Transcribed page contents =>
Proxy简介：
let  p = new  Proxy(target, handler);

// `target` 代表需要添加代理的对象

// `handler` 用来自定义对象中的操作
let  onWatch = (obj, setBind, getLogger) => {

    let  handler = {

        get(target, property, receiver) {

EXERCISE PROMPT =>
Return every line from the entries above that includes the word "handler".

RESULT OF THE EXERCISE =>
let  p = new  Proxy(target, handler);
// `handler` 用来自定义对象中的操作
    let  handler = {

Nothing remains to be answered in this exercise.